Activity:
Could you give back every entry below exactly, with the pictures dropped?

Saved entries

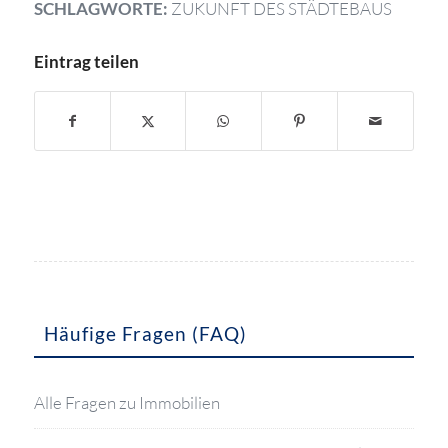
SCHLAGWORTE:
ZUKUNFT DES STÄDTEBAUS
Eintrag teilen
Häufige Fragen (FAQ)
Alle Fragen zu Immobilien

Exercise result:
SCHLAGWORTE:
ZUKUNFT DES STÄDTEBAUS
Eintrag teilen
Häufige Fragen (FAQ)
Alle Fragen zu Immobilien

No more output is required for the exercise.